[TEXT SHOWN]

········

Re: [PATCH v6 06/21] perf arm-spe: Refactor printing string to buffer
From: Leo Yan
Date: Tue Nov 03 2020 - 01:41:02 EST
Hi Dave,
On Mon, Nov 02, 2020 at 05:06:53PM +0000, Dave Martin wrote:
> On Fri, Oct 30, 2020 at 02:57:09AM +0000, Leo Yan wrote:
> > When outputs strings to the decoding buffer with function snprintf(),
> > SPE decoder needs to detects if any error returns from snprintf() and if
> > so needs to directly bail out. If snprintf() returns success, it needs
> > to update buffer pointer and reduce the buffer length so can continue to
> > output the next string into the consequent memory space.
> >
> > This complex logics are spreading in the function arm_spe_pkt_desc() so
> > there has many duplicate codes for handling error detecting, increment
> > buffer pointer and decrement buffer size.
> >
> > To avoid the duplicate code, this patch introduces a new helper function
> > arm_spe_pkt_snprintf() which is used to wrap up the complex logics, and
> > it's used by the caller arm_spe_pkt_desc(); if printing buffer is called
> > for multiple times in a flow, the error is a cumulative value and simply
> > returns its final value.
> >
> > This patch also moves the variable 'blen' as the function's local
> > variable, this allows to remove the unnecessary braces and improve the
> > readability.
> >
> > Suggested-by: Dave Martin <Dave.Martin@xxxxxxx>
> > Signed-off-by: Leo Yan <leo.yan@xxxxxxxxxx>
>
> This looks like a good refacroting now, but as pointed out by Andre this
> patch is now rather hard to review, since it combines the refactoring
> with other changes.

········

[STORED DATA]
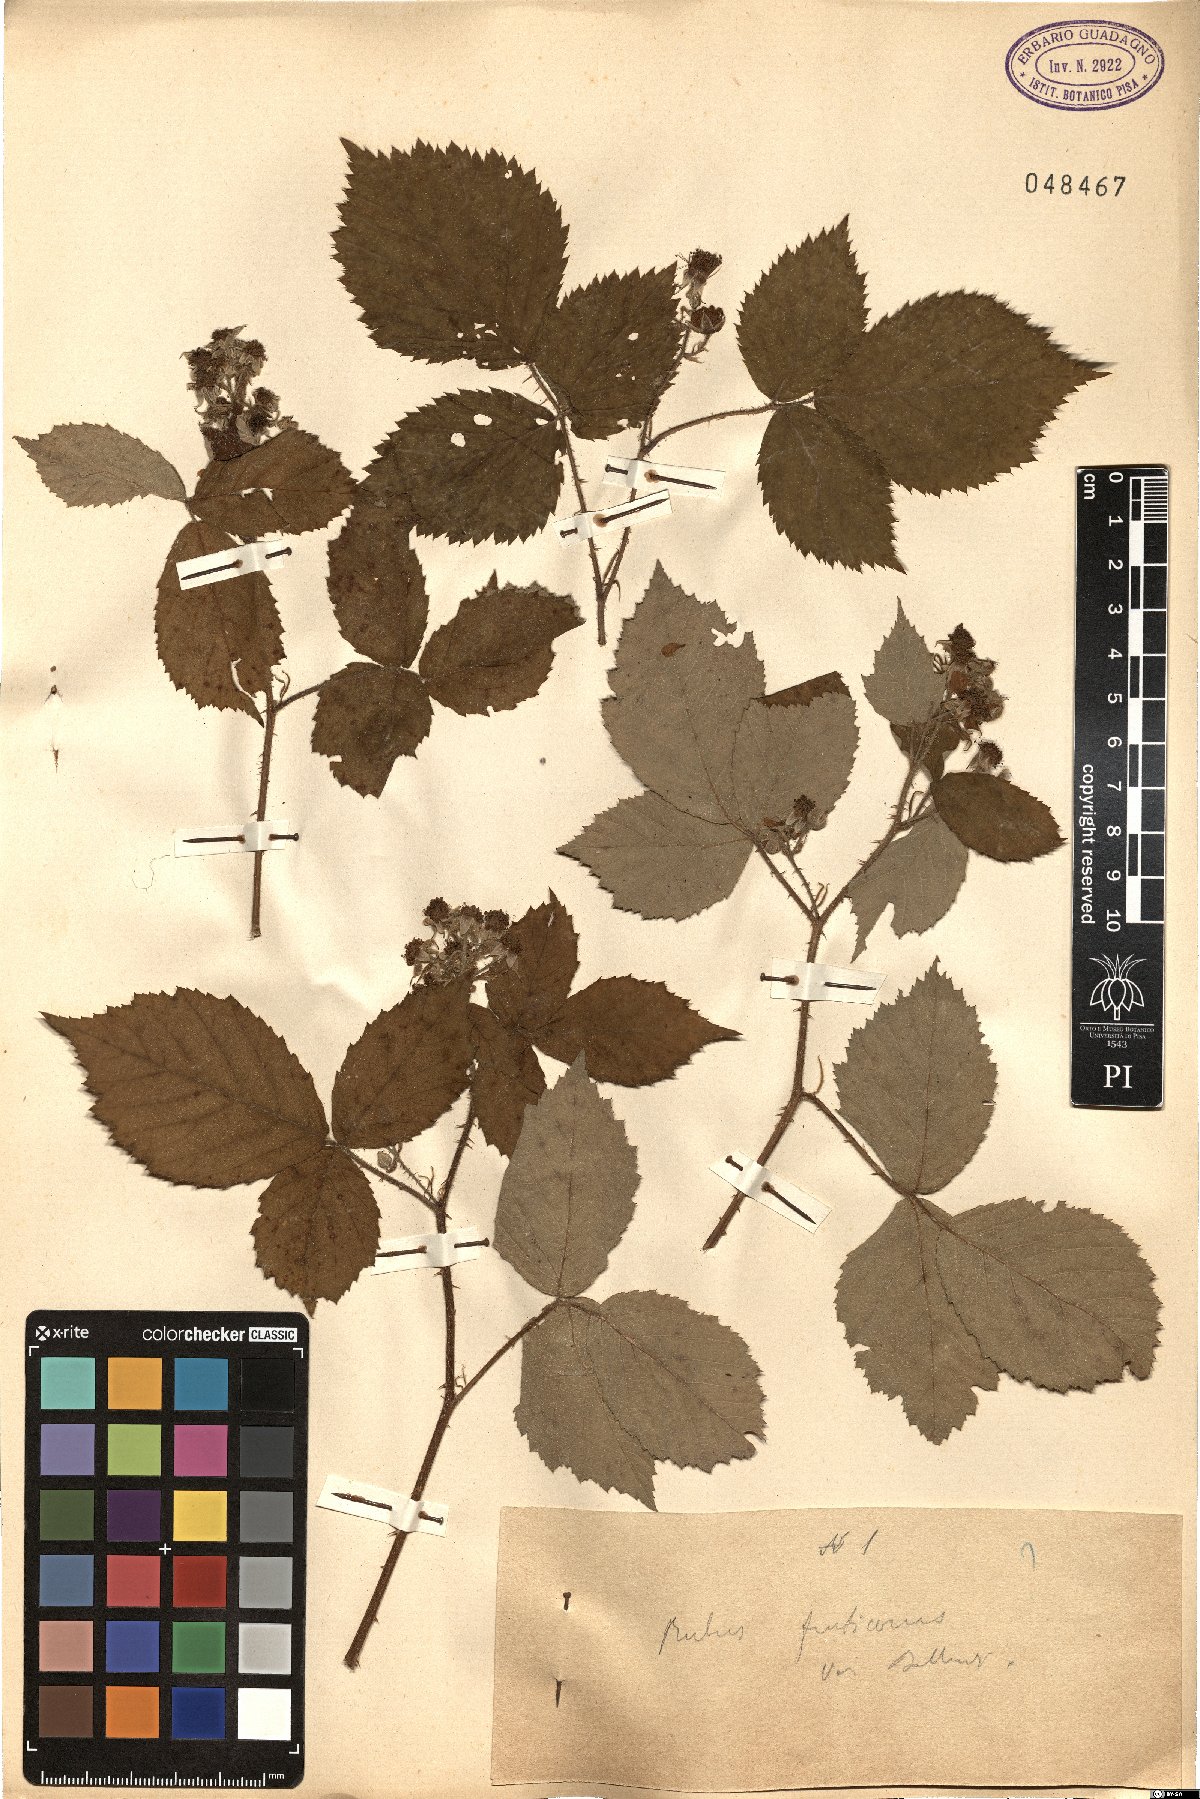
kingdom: Plantae
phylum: Tracheophyta
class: Magnoliopsida
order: Rosales
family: Rosaceae
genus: Rubus
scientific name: Rubus fruticosus
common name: Blackberry, bramble
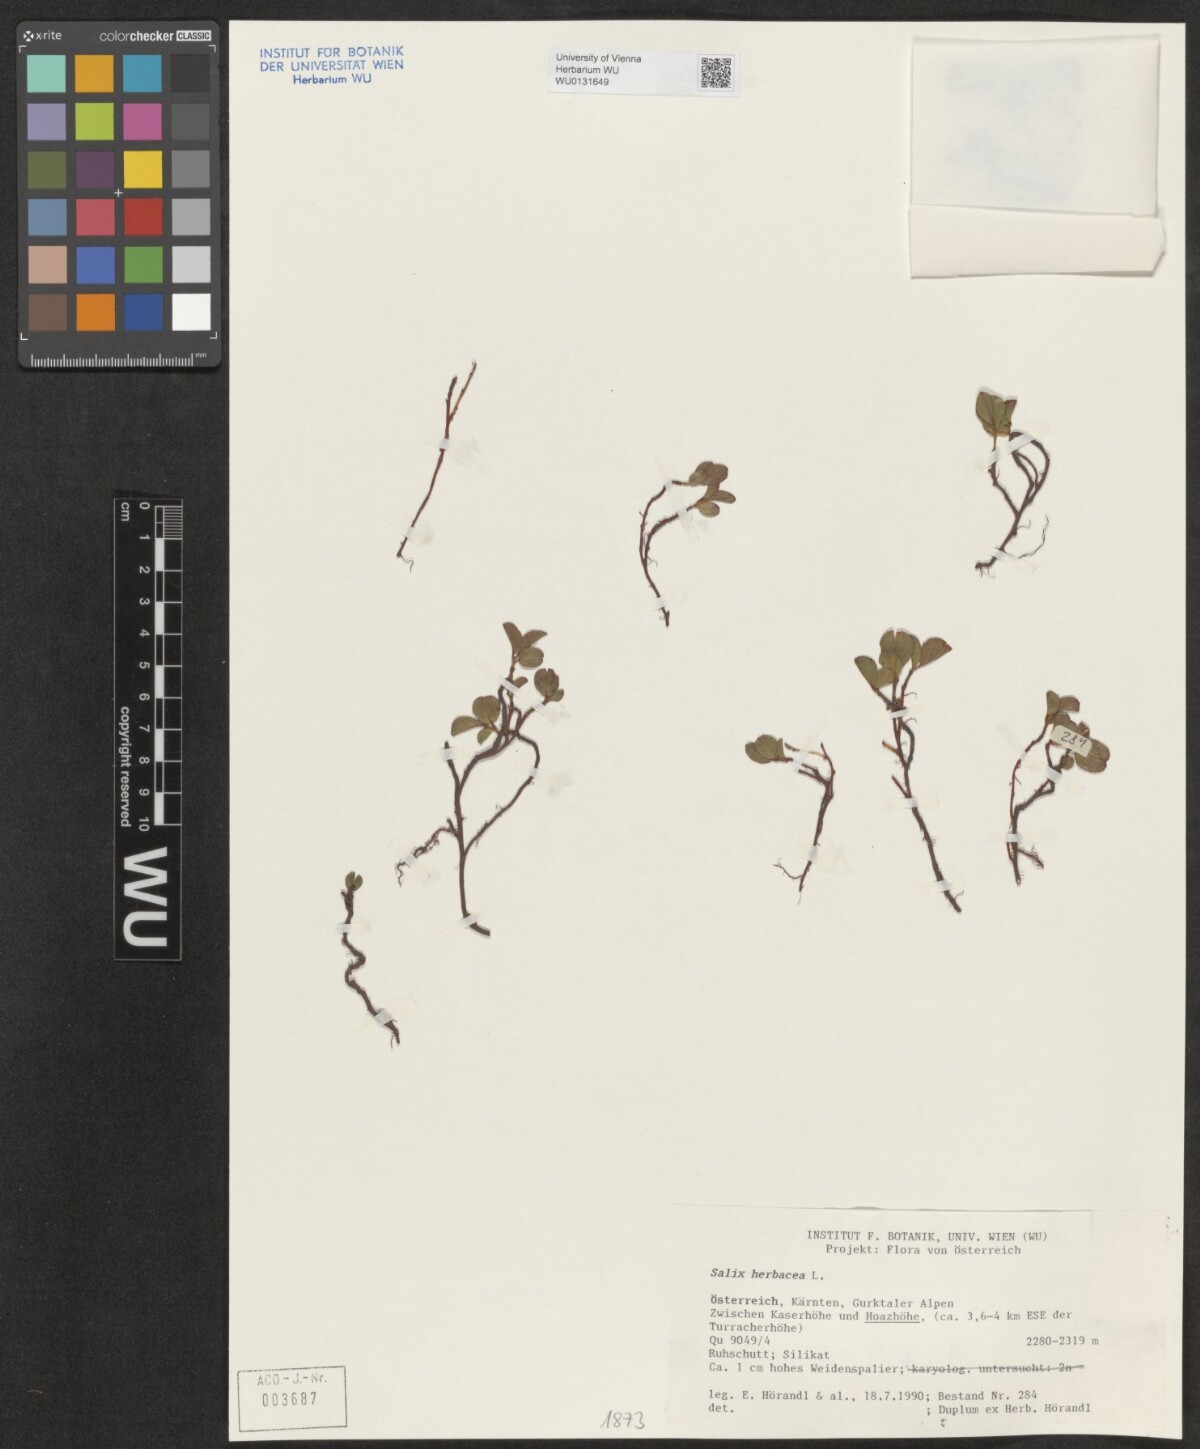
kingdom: Plantae
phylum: Tracheophyta
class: Magnoliopsida
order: Malpighiales
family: Salicaceae
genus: Salix
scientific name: Salix herbacea
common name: Dwarf willow
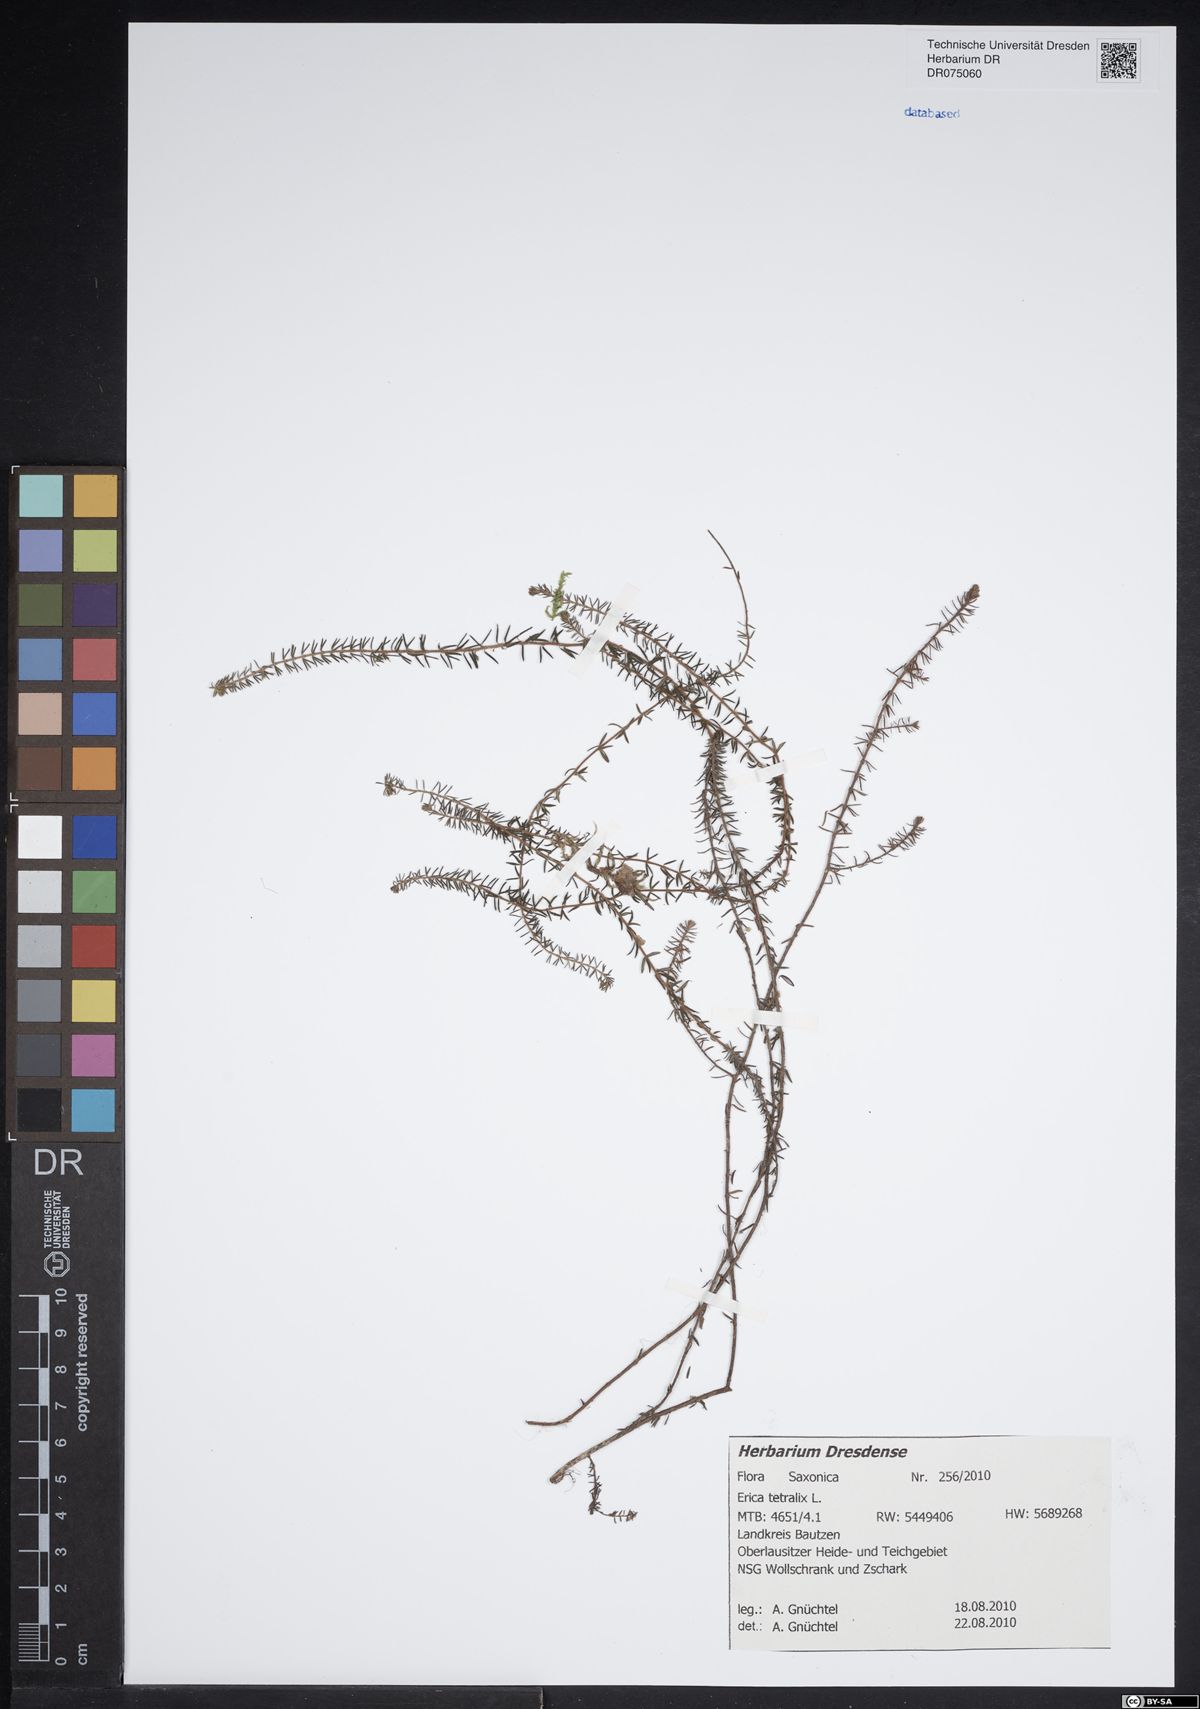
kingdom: Plantae
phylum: Tracheophyta
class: Magnoliopsida
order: Ericales
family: Ericaceae
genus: Erica
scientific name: Erica tetralix
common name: Cross-leaved heath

········

[JOBS]
1. In the patch discussion, what is the name of the new helper function that the patch introduces?
2. Duplicate the part of the patch discussion starting at "Re: [PATCH v6" and ending at "consequent memory space.".
You can leave the rows aside.

[ANSWERS FOR THIS EXERCISE]
1. arm_spe_pkt_snprintf()

2.
Re: [PATCH v6 06/21] perf arm-spe: Refactor printing string to buffer
From: Leo Yan
Date: Tue Nov 03 2020 - 01:41:02 EST
Hi Dave,
On Mon, Nov 02, 2020 at 05:06:53PM +0000, Dave Martin wrote:
> On Fri, Oct 30, 2020 at 02:57:09AM +0000, Leo Yan wrote:
> > When outputs strings to the decoding buffer with function snprintf(),
> > SPE decoder needs to detects if any error returns from snprintf() and if
> > so needs to directly bail out. If snprintf() returns success, it needs
> > to update buffer pointer and reduce the buffer length so can continue to
> > output the next string into the consequent memory space.